黄砂の原因
2023年は黄砂のニュースが特に多い年です。
日本への飛来も増えていて、健康被害も懸念されています。
そもそも黄砂って、どうして起きるのでしょう?
調べてみると、黄砂は東アジア内陸部のゴビ砂漠や黄土高原、タクラマカン砂漠といった乾燥・砂漠地帯の砂が強風によって上空に巻き上げられ、偏西風などに乗って中国・モンゴル・韓国・日本などに飛来し、大気中に浮遊あるいは降下する現象のことだそうです。
黄砂は年間通じて発生していますが、2月から増加し特に3~5月に多く発生しています。

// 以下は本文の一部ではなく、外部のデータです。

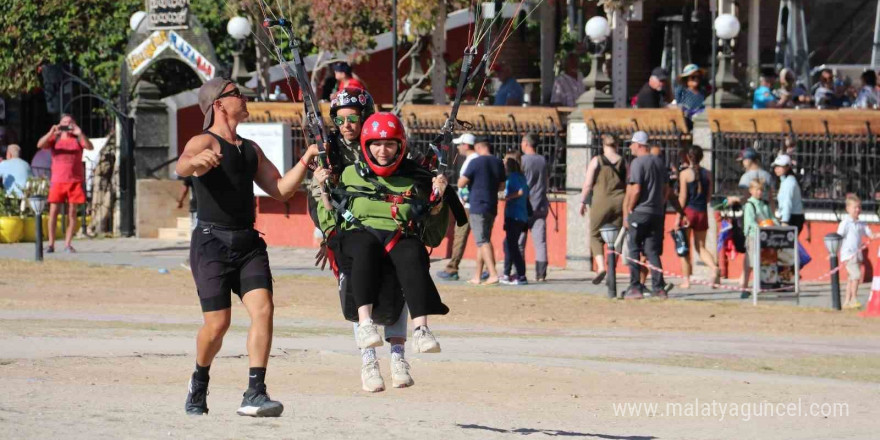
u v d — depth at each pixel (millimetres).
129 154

それは、この時期積雪が無くなり地面の乾燥が進み、植物の繁殖度合いがまだ少ないため砂が舞い上がりやすく、偏西風も生じやすいからです。
その黄砂の発生が近年増加しています。
原因として新疆ウイグル自治区や内モンゴル自治区、黄土高原などの砂漠化・乾燥化の進行が挙げられます。
これらの地域では長年にわたって放牧や開墾、森林の伐採が行われ、表層の土壌が失われ砂の層が表出してしまっているからです。
これまでで最も大きな黄砂による被害は1993年5月に中国で発生した大砂嵐です。
瞬間最大風速34メートル、砂嵐は地上から300メートルの高さに達し、視界はゼロだったと言われています。
12万頭の家畜が死亡または行方不明となり85名の死者が出ました。
2000年代に入り中国政府は過放牧、過開墾、過伐採の禁止や緑化植林の取組が大々的に行われました。
日本も政府による資金援助や技術支援、NGOやボランティアの派遣など林業分野で中国への協力を実施してきました。
その結果、現在では黄土高原の森林の面積は1949年に6%だったものが2010年に26%まで増加しています。
しかし、樹木は生育に多くの水が必要で、今度は逆に水資源が不足する事態も起きています。
黄砂は必ずしも悪者とは言えない側面も指摘されています。
現在分かっているだけでも、海洋へ降り注ぎ海中にミネラルを供給したり、植物プランクトンの栄養となっていることがわかっています。
ハワイなどの太平洋の島々には流出する表層土壌を補う役割もあり、含有するアルカリ成分によって、硫黄酸化物(SOx)や窒素酸化物(NOx)を中和し、酸性雨の発生を抑制したりもしています。
日本も被害者としての側面だけではありません。
実は農産物やカシミヤなどの衣類の輸入を通じて、間接的に中国の砂漠化に関わっているのです。
それは例えば、私たちがカシミヤニットの購入を増やすたびにカシミヤヤギが増え、黄砂の発生頻度に影響していることを意味しています。
黄砂は他人事ではありません。一人一人が購入したカシミヤニットを大切に長く使い、廃棄物の削減に取り組むことが必要なのでしょう。